Don't worry!! You're taking a training class to train him, right? You're not paying to bring in a dog who already knows all that stuff. Remember, you guys are there to learn!  So is everyone else, and I'm sure their dogs won't be angels either. Relax, you will be fine!  

My advice: if at all possible, take him out to a dog park before classes (or a very very long walk, or fetch in the park, etc etc.) That's what I do for Desmond, I take him to the DP before class. Since after seeing all those dogs in the morning, he's less likely to be super amped up when he sees the doggies at Petco. He's also less wound up since he's burnt off a lot of energy, which allows him to focus better and we get a lot more done. Works like a charm for us. 
Maybe work on some of the stuff before you start the classes, if you know what they will be covering. Take him to pet stores and work on his attention and keeping him under control. Even if you aren't able to perfect his behaviors, you can get a bit of a head start on his training. Maybe if you work on him seeing other dogs every few days, by the time class starts he won't be likely to get so wound up at the other dogs. 

Good luck!!


----------



## partial2poodles (Feb 11, 2010)

I go to classes every 6 months....my friend is the trainer. I see new OLDER dogs joining at every class. You will learn how to COMMAND attention every time. The dog will be just fine. Now you just have to buy a treat pouch for your belt and cook some liver, chcken or anything yummy to make your boy WANT to do the behaviors readily. I feel sorry for the dogs at class whose owners bring them dry biscuit things and they smell my dog's treats. When I say "Sit" the other dogs around me sit cuz they want to get a really good treat.


----------



## Flake (Oct 18, 2009)

So somewhere along the line the admin was mucked up and I missed the April intake. I was gutted I had to wait until June, and said something to that effect on my fb status. 
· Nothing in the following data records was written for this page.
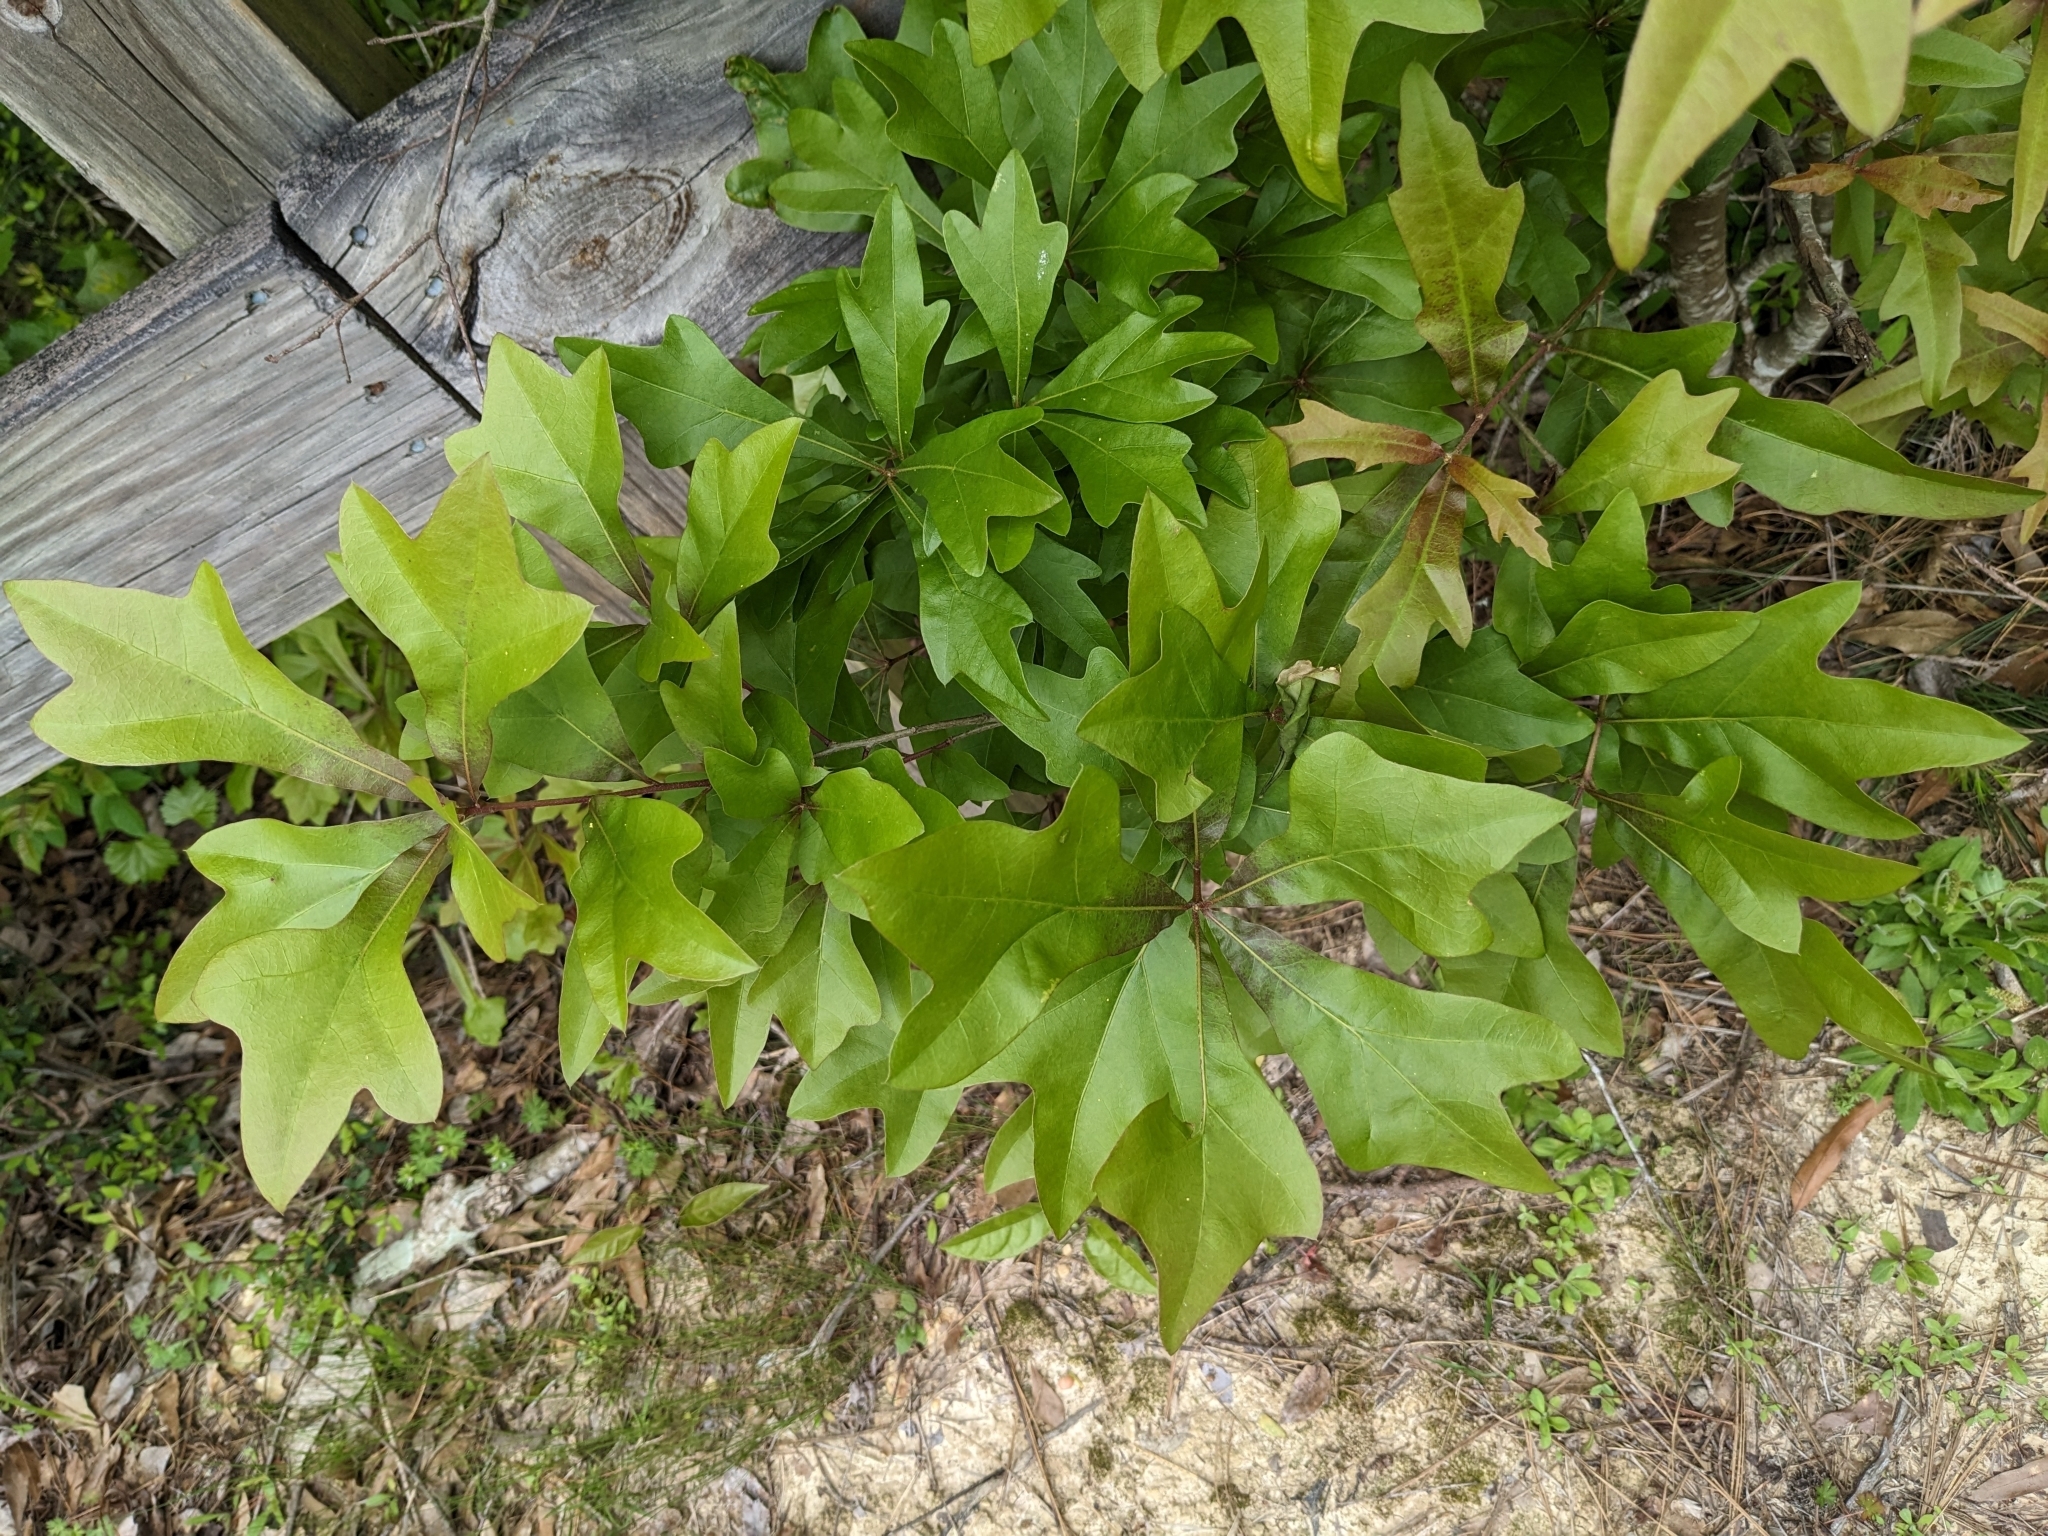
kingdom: Plantae
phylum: Tracheophyta
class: Magnoliopsida
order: Fagales
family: Fagaceae
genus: Quercus
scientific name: Quercus nigra
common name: Water oak
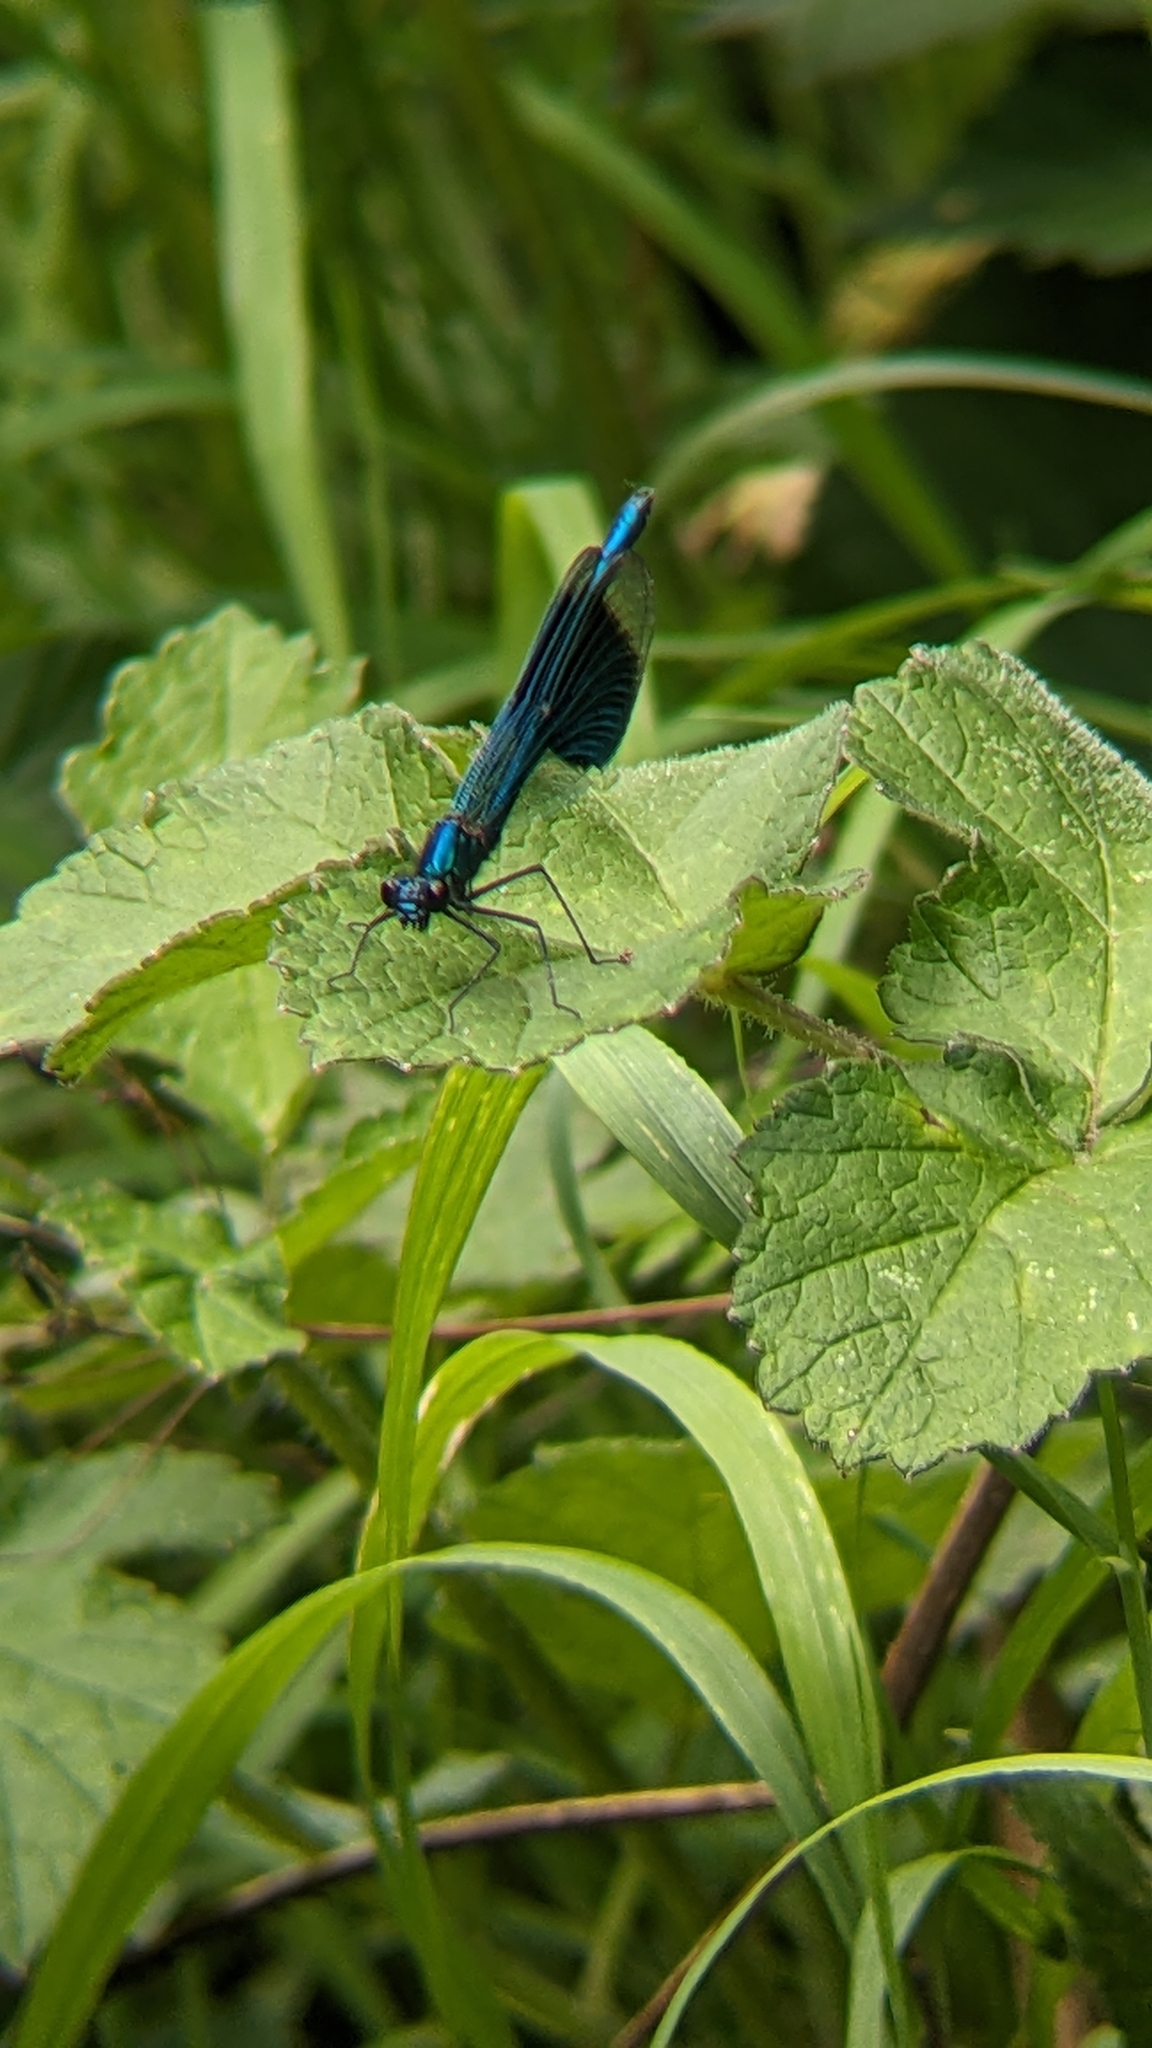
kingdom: Animalia
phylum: Arthropoda
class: Insecta
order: Odonata
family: Calopterygidae
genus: Calopteryx
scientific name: Calopteryx splendens
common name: Banded demoiselle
Well a girl I know started talking to me about it. Her mum is the beginners agility instructor for the club, & because of what Duncan can acheive at home and on the kindy equipment, we have been invited along for a visit, so we can test with a lead and a ball, what kind of control I can maintain around other dogs. If we pull it off, we'll be offered direct entry to her class. Just a beginners class, and apparently the dogs there can play up a bit anyway, but I'm still so nervous! 

Cool though


----------